▸ **THE RECORDS**:

⟨

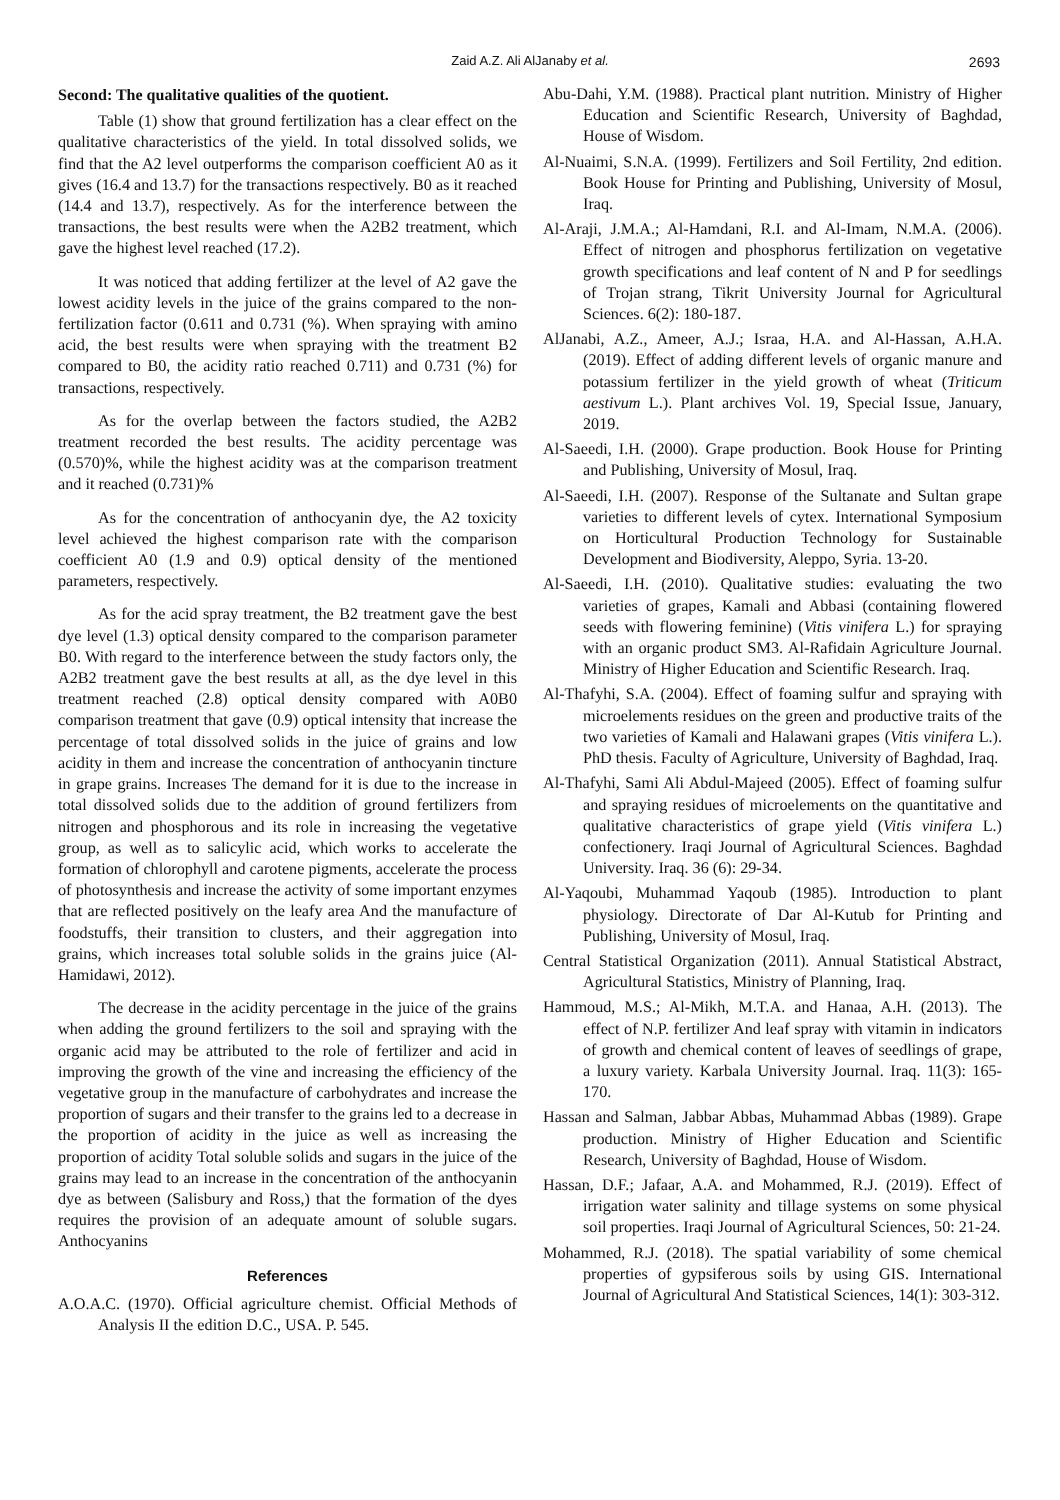Zaid A.Z. Ali AlJanaby et al.
2693
Second: The qualitative qualities of the quotient.
Table (1) show that ground fertilization has a clear effect on the qualitative characteristics of the yield. In total dissolved solids, we find that the A2 level outperforms the comparison coefficient A0 as it gives (16.4 and 13.7) for the transactions respectively. B0 as it reached (14.4 and 13.7), respectively. As for the interference between the transactions, the best results were when the A2B2 treatment, which gave the highest level reached (17.2).
It was noticed that adding fertilizer at the level of A2 gave the lowest acidity levels in the juice of the grains compared to the non-fertilization factor (0.611 and 0.731 (%). When spraying with amino acid, the best results were when spraying with the treatment B2 compared to B0, the acidity ratio reached 0.711) and 0.731 (%) for transactions, respectively.
As for the overlap between the factors studied, the A2B2 treatment recorded the best results. The acidity percentage was (0.570)%, while the highest acidity was at the comparison treatment and it reached (0.731)%
As for the concentration of anthocyanin dye, the A2 toxicity level achieved the highest comparison rate with the comparison coefficient A0 (1.9 and 0.9) optical density of the mentioned parameters, respectively.
As for the acid spray treatment, the B2 treatment gave the best dye level (1.3) optical density compared to the comparison parameter B0. With regard to the interference between the study factors only, the A2B2 treatment gave the best results at all, as the dye level in this treatment reached (2.8) optical density compared with A0B0 comparison treatment that gave (0.9) optical intensity that increase the percentage of total dissolved solids in the juice of grains and low acidity in them and increase the concentration of anthocyanin tincture in grape grains. Increases The demand for it is due to the increase in total dissolved solids due to the addition of ground fertilizers from nitrogen and phosphorous and its role in increasing the vegetative group, as well as to salicylic acid, which works to accelerate the formation of chlorophyll and carotene pigments, accelerate the process of photosynthesis and increase the activity of some important enzymes that are reflected positively on the leafy area And the manufacture of foodstuffs, their transition to clusters, and their aggregation into grains, which increases total soluble solids in the grains juice (Al-Hamidawi, 2012).
The decrease in the acidity percentage in the juice of the grains when adding the ground fertilizers to the soil and spraying with the organic acid may be attributed to the role of fertilizer and acid in improving the growth of the vine and increasing the efficiency of the vegetative group in the manufacture of carbohydrates and increase the proportion of sugars and their transfer to the grains led to a decrease in the proportion of acidity in the juice as well as increasing the proportion of acidity Total soluble solids and sugars in the juice of the grains may lead to an increase in the concentration of the anthocyanin dye as between (Salisbury and Ross,) that the formation of the dyes requires the provision of an adequate amount of soluble sugars. Anthocyanins
References
A.O.A.C. (1970). Official agriculture chemist. Official Methods of Analysis II the edition D.C., USA. P. 545.
Abu-Dahi, Y.M. (1988). Practical plant nutrition. Ministry of Higher Education and Scientific Research, University of Baghdad, House of Wisdom.
Al-Nuaimi, S.N.A. (1999). Fertilizers and Soil Fertility, 2nd edition. Book House for Printing and Publishing, University of Mosul, Iraq.
Al-Araji, J.M.A.; Al-Hamdani, R.I. and Al-Imam, N.M.A. (2006). Effect of nitrogen and phosphorus fertilization on vegetative growth specifications and leaf content of N and P for seedlings of Trojan strang, Tikrit University Journal for Agricultural Sciences. 6(2): 180-187.
AlJanabi, A.Z., Ameer, A.J.; Israa, H.A. and Al-Hassan, A.H.A. (2019). Effect of adding different levels of organic manure and potassium fertilizer in the yield growth of wheat (Triticum aestivum L.). Plant archives Vol. 19, Special Issue, January, 2019.
Al-Saeedi, I.H. (2000). Grape production. Book House for Printing and Publishing, University of Mosul, Iraq.
Al-Saeedi, I.H. (2007). Response of the Sultanate and Sultan grape varieties to different levels of cytex. International Symposium on Horticultural Production Technology for Sustainable Development and Biodiversity, Aleppo, Syria. 13-20.
Al-Saeedi, I.H. (2010). Qualitative studies: evaluating the two varieties of grapes, Kamali and Abbasi (containing flowered seeds with flowering feminine) (Vitis vinifera L.) for spraying with an organic product SM3. Al-Rafidain Agriculture Journal. Ministry of Higher Education and Scientific Research. Iraq.
Al-Thafyhi, S.A. (2004). Effect of foaming sulfur and spraying with microelements residues on the green and productive traits of the two varieties of Kamali and Halawani grapes (Vitis vinifera L.). PhD thesis. Faculty of Agriculture, University of Baghdad, Iraq.
Al-Thafyhi, Sami Ali Abdul-Majeed (2005). Effect of foaming sulfur and spraying residues of microelements on the quantitative and qualitative characteristics of grape yield (Vitis vinifera L.) confectionery. Iraqi Journal of Agricultural Sciences. Baghdad University. Iraq. 36 (6): 29-34.
Al-Yaqoubi, Muhammad Yaqoub (1985). Introduction to plant physiology. Directorate of Dar Al-Kutub for Printing and Publishing, University of Mosul, Iraq.
Central Statistical Organization (2011). Annual Statistical Abstract, Agricultural Statistics, Ministry of Planning, Iraq.
Hammoud, M.S.; Al-Mikh, M.T.A. and Hanaa, A.H. (2013). The effect of N.P. fertilizer And leaf spray with vitamin in indicators of growth and chemical content of leaves of seedlings of grape, a luxury variety. Karbala University Journal. Iraq. 11(3): 165-170.
Hassan and Salman, Jabbar Abbas, Muhammad Abbas (1989). Grape production. Ministry of Higher Education and Scientific Research, University of Baghdad, House of Wisdom.
Hassan, D.F.; Jafaar, A.A. and Mohammed, R.J. (2019). Effect of irrigation water salinity and tillage systems on some physical soil properties. Iraqi Journal of Agricultural Sciences, 50: 21-24.
Mohammed, R.J. (2018). The spatial variability of some chemical properties of gypsiferous soils by using GIS. International Journal of Agricultural And Statistical Sciences, 14(1): 303-312.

⟩

▸ **EXERCISE PROMPT**:
An exact copy of the records is required. Pictures do not belong in it.

▸ **RESPONSE AREA**:
Zaid A.Z. Ali AlJanaby et al.
2693
Second: The qualitative qualities of the quotient.
Table (1) show that ground fertilization has a clear effect on the qualitative characteristics of the yield. In total dissolved solids, we find that the A2 level outperforms the comparison coefficient A0 as it gives (16.4 and 13.7) for the transactions respectively. B0 as it reached (14.4 and 13.7), respectively. As for the interference between the transactions, the best results were when the A2B2 treatment, which gave the highest level reached (17.2).
It was noticed that adding fertilizer at the level of A2 gave the lowest acidity levels in the juice of the grains compared to the non-fertilization factor (0.611 and 0.731 (%). When spraying with amino acid, the best results were when spraying with the treatment B2 compared to B0, the acidity ratio reached 0.711) and 0.731 (%) for transactions, respectively.
As for the overlap between the factors studied, the A2B2 treatment recorded the best results. The acidity percentage was (0.570)%, while the highest acidity was at the comparison treatment and it reached (0.731)%
As for the concentration of anthocyanin dye, the A2 toxicity level achieved the highest comparison rate with the comparison coefficient A0 (1.9 and 0.9) optical density of the mentioned parameters, respectively.
As for the acid spray treatment, the B2 treatment gave the best dye level (1.3) optical density compared to the comparison parameter B0. With regard to the interference between the study factors only, the A2B2 treatment gave the best results at all, as the dye level in this treatment reached (2.8) optical density compared with A0B0 comparison treatment that gave (0.9) optical intensity that increase the percentage of total dissolved solids in the juice of grains and low acidity in them and increase the concentration of anthocyanin tincture in grape grains. Increases The demand for it is due to the increase in total dissolved solids due to the addition of ground fertilizers from nitrogen and phosphorous and its role in increasing the vegetative group, as well as to salicylic acid, which works to accelerate the formation of chlorophyll and carotene pigments, accelerate the process of photosynthesis and increase the activity of some important enzymes that are reflected positively on the leafy area And the manufacture of foodstuffs, their transition to clusters, and their aggregation into grains, which increases total soluble solids in the grains juice (Al-Hamidawi, 2012).
The decrease in the acidity percentage in the juice of the grains when adding the ground fertilizers to the soil and spraying with the organic acid may be attributed to the role of fertilizer and acid in improving the growth of the vine and increasing the efficiency of the vegetative group in the manufacture of carbohydrates and increase the proportion of sugars and their transfer to the grains led to a decrease in the proportion of acidity in the juice as well as increasing the proportion of acidity Total soluble solids and sugars in the juice of the grains may lead to an increase in the concentration of the anthocyanin dye as between (Salisbury and Ross,) that the formation of the dyes requires the provision of an adequate amount of soluble sugars. Anthocyanins
References
A.O.A.C. (1970). Official agriculture chemist. Official Methods of Analysis II the edition D.C., USA. P. 545.
Abu-Dahi, Y.M. (1988). Practical plant nutrition. Ministry of Higher Education and Scientific Research, University of Baghdad, House of Wisdom.
Al-Nuaimi, S.N.A. (1999). Fertilizers and Soil Fertility, 2nd edition. Book House for Printing and Publishing, University of Mosul, Iraq.
Al-Araji, J.M.A.; Al-Hamdani, R.I. and Al-Imam, N.M.A. (2006). Effect of nitrogen and phosphorus fertilization on vegetative growth specifications and leaf content of N and P for seedlings of Trojan strang, Tikrit University Journal for Agricultural Sciences. 6(2): 180-187.
AlJanabi, A.Z., Ameer, A.J.; Israa, H.A. and Al-Hassan, A.H.A. (2019). Effect of adding different levels of organic manure and potassium fertilizer in the yield growth of wheat (Triticum aestivum L.). Plant archives Vol. 19, Special Issue, January, 2019.
Al-Saeedi, I.H. (2000). Grape production. Book House for Printing and Publishing, University of Mosul, Iraq.
Al-Saeedi, I.H. (2007). Response of the Sultanate and Sultan grape varieties to different levels of cytex. International Symposium on Horticultural Production Technology for Sustainable Development and Biodiversity, Aleppo, Syria. 13-20.
Al-Saeedi, I.H. (2010). Qualitative studies: evaluating the two varieties of grapes, Kamali and Abbasi (containing flowered seeds with flowering feminine) (Vitis vinifera L.) for spraying with an organic product SM3. Al-Rafidain Agriculture Journal. Ministry of Higher Education and Scientific Research. Iraq.
Al-Thafyhi, S.A. (2004). Effect of foaming sulfur and spraying with microelements residues on the green and productive traits of the two varieties of Kamali and Halawani grapes (Vitis vinifera L.). PhD thesis. Faculty of Agriculture, University of Baghdad, Iraq.
Al-Thafyhi, Sami Ali Abdul-Majeed (2005). Effect of foaming sulfur and spraying residues of microelements on the quantitative and qualitative characteristics of grape yield (Vitis vinifera L.) confectionery. Iraqi Journal of Agricultural Sciences. Baghdad University. Iraq. 36 (6): 29-34.
Al-Yaqoubi, Muhammad Yaqoub (1985). Introduction to plant physiology. Directorate of Dar Al-Kutub for Printing and Publishing, University of Mosul, Iraq.
Central Statistical Organization (2011). Annual Statistical Abstract, Agricultural Statistics, Ministry of Planning, Iraq.
Hammoud, M.S.; Al-Mikh, M.T.A. and Hanaa, A.H. (2013). The effect of N.P. fertilizer And leaf spray with vitamin in indicators of growth and chemical content of leaves of seedlings of grape, a luxury variety. Karbala University Journal. Iraq. 11(3): 165-170.
Hassan and Salman, Jabbar Abbas, Muhammad Abbas (1989). Grape production. Ministry of Higher Education and Scientific Research, University of Baghdad, House of Wisdom.
Hassan, D.F.; Jafaar, A.A. and Mohammed, R.J. (2019). Effect of irrigation water salinity and tillage systems on some physical soil properties. Iraqi Journal of Agricultural Sciences, 50: 21-24.
Mohammed, R.J. (2018). The spatial variability of some chemical properties of gypsiferous soils by using GIS. International Journal of Agricultural And Statistical Sciences, 14(1): 303-312.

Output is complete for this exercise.